=== Section Start ===

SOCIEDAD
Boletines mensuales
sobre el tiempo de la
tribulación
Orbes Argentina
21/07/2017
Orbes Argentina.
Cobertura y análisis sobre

=== Section End ===
=== Section Start ===

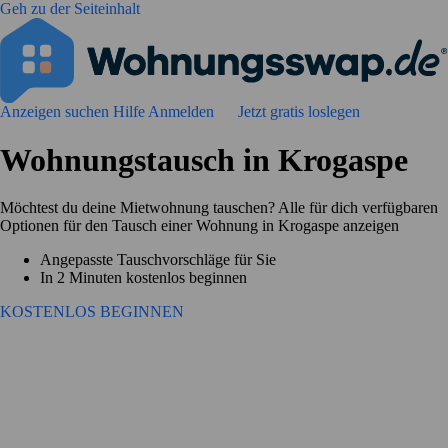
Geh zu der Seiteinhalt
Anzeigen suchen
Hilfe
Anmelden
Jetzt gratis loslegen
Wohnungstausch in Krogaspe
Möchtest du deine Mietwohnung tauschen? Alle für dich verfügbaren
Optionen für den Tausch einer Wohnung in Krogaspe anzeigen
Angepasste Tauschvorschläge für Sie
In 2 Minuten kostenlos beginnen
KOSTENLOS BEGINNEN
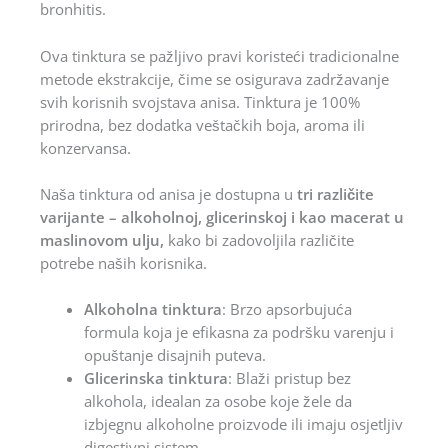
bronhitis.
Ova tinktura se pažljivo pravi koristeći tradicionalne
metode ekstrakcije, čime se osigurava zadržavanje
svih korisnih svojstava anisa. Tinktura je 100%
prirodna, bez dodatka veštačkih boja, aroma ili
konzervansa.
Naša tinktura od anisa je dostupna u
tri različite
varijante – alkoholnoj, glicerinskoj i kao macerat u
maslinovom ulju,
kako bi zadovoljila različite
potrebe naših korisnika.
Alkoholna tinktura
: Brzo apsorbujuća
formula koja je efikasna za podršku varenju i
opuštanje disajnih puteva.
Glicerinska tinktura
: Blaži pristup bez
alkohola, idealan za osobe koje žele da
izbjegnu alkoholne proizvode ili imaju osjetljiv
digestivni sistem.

=== Section End ===

-- ASSIGNED TASK --
Pull out every line in the records that contains the word "Krogaspe". Case counts.

-- WRITTEN ANSWER --
Wohnungstausch in Krogaspe
Optionen für den Tausch einer Wohnung in Krogaspe anzeigen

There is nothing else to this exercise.